J’ai mis sous les vers du portrait de Pierre le Grand que M. de Voltaire m’a envoyés par M. de Balk[2] : « Oue Dieu le veuille ! »

J’ai commis un péché mortel en recevant la lettre adressée au géant[3] : j’ai quitté un tas de suppliques, j’ai retardé la fortune de plusieurs personnes, tant j’étais avide de la lire. Je n’en ai pas même eu de repentir. Il n’y a point de casuistes dans mon empire, et jusqu’ici je n’en étais pas bien fâchée. Mais voyant le besoin d’être ramenée à mon devoir, j’ai trouvé qu’il n’y avait point de meilleur moyen que de céder au tourbillon qui m’emporte, et de prendre la plume pour prier M. de Voltaire, très-sérieusement, de ne me plus louer avant que je l’aie mérité. Sa réputation et la mienne y sont également intéressées. Il dira qu’il ne tient qu’à moi de m’en rendre digne ; mais en vérité, dans l’immensité de la Russie, un an n’est qu’un jour, comme mille ans devant le Seigneur. Voilà mon excuse de n’avoir pas encore fait le bien que j’aurais dû faire.

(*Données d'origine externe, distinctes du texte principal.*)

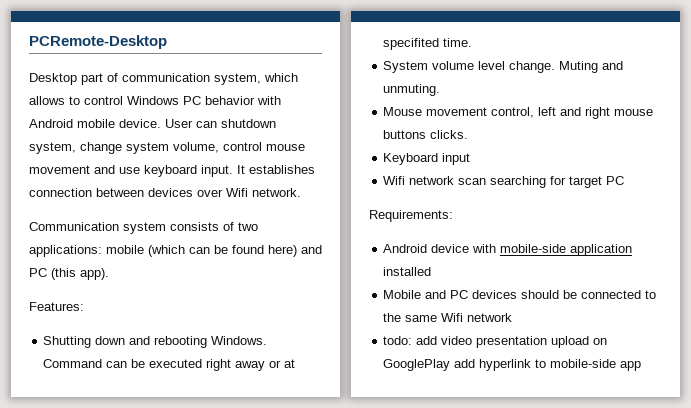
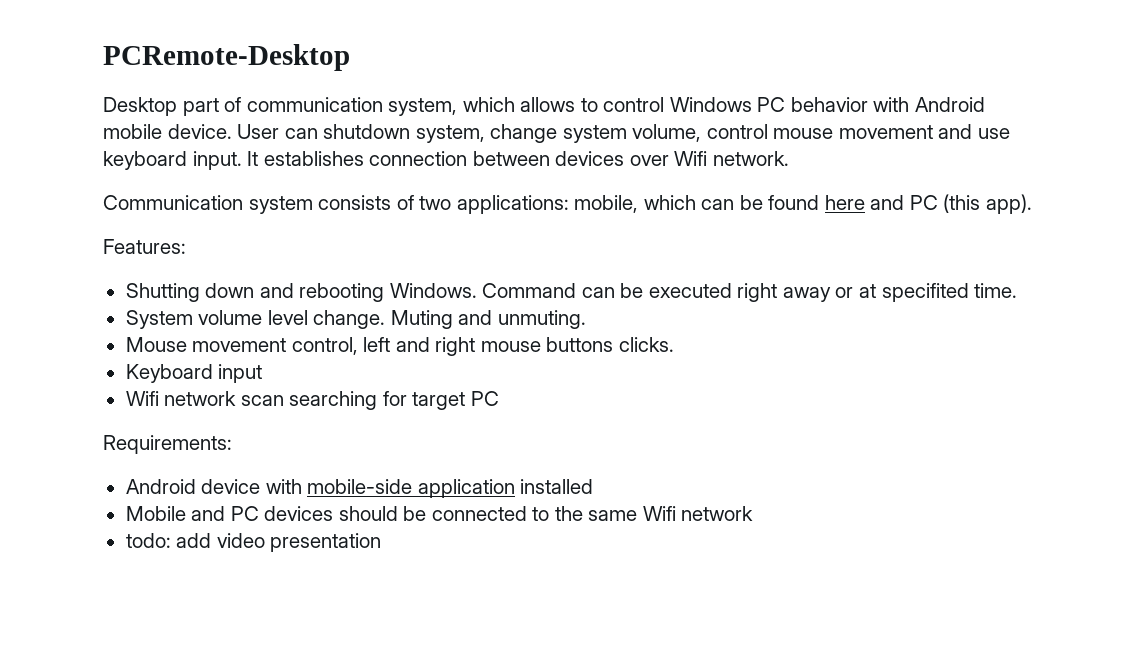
[106,245,185,257] mobile (which -> [574,195,696,213] mobile, which
[268,245,297,257] here) -> [824,195,865,210] here
[551,336,608,348] [383,359,642,371] upload on GooglePlay add hyperlink to mobile-side app -> (382, 542) none

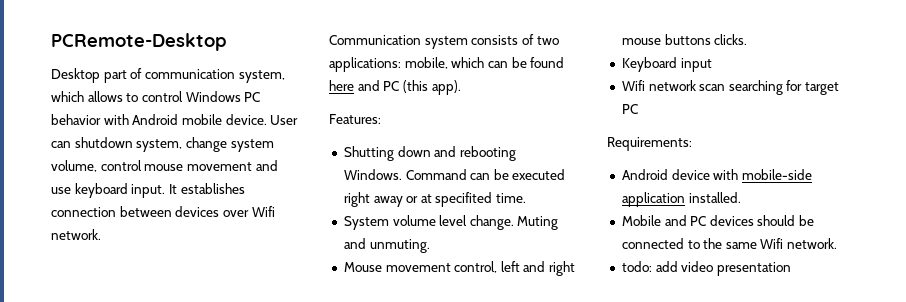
[520,479,594,494] installed -> [688,192,741,203] installed.
[681,506,754,521] network -> [787,238,838,249] network.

Je répondrai à la prophétie de J.-J. Rousseau[4] en lui donnant, j’espère, aussi longtemps que je vivrai, un démenti fort impoli. Voilà mon intention ; reste à voir les effets. Après cela, monsieur, j’ai envie de vous dire : Priez Dieu pour moi.

J’ai reçu aussi, avec beaucoup de reconnaissance, le second tome de Pierre le Grand. Si, dans le temps que vous avez commencé cet ouvrage, j’avais été ce que je suis aujourd’hui, j’aurais fourni bien d’autres mémoires. Il est vrai qu’on ne peut assez s’étonner du génie de ce grand homme. Je vais faire imprimer ses lettres originales, que j’ai ordonné de ramasser de toutes parts. Il s’y peint lui-même. Ce qu’il y avait de plus beau dans son caractère, c’est que, quoique colérique qu’il fût, la vérité avait toujours sur lui un ascendant infaillible : et pour cela seul il mériterait, je pense, une statue.

Je regrette aujourd’hui, pour la première fois de ma vie, de ne point faire de vers ; je ne peux répondre aux vôtres qu’en prose, mais je peux vous assurer que depuis 1746, que je dispose de mon temps, je vous ai les plus grandes obligations. Avant cette époque je ne lisais que des romans, mais par hasard vos ouvrages me tombèrent dans les mains ; depuis je n’ai cessé de les lire, et n’ai voulu d’aucuns livres qui ne fussent aussi bien écrits, et où il n’y eût autant à profiter. Mais où les trouver ? Je retournai donc à ce premier moteur de mon goût et de mon plus cher amusement. Assurément, monsieur, si j’ai quelques connaissances, c’est à lui seul que je les dois. Mais, puisqu’il se défend par respect de me dire qu’il baise mon billet[5], il faut par bienséance que je lui laisse ignorer que j’ai de l’enthousiasme pour ses ouvrages. Je lis à présent l’Essai sur l’Histoire générale : je voudrais savoir chaque page par cœur, en attendant les Œuvres du grand Corneille, pour lesquelles j’espère que la lettre de change est expédiée.


Catherine.

  1. Sophie-Auguste-Dorothée, princesse d’Anhalt-Zerbst, née à Stettin en 1729, mariée en 1745 au duc de Holstein Gottorp, qui, devenu empereur de Russie en 1762, sous le nom de Pierre III, fut empoisonné et étranglé le 17 juillet 1763, prit, en devenant souveraine de la Russie, le nom de Catherine II. Elle est morte en 1796.
  2. Ces vers sont sans doute les mêmes que ceux de la lettre à Schouvalow du 10 janvier 1761.
  3. Pictet, à qui est adressée la lettre 5421.
  4. Voyez tome XX, page 218.
  5. Voyez la lettre de Voltaire à Pictet. n° 5421.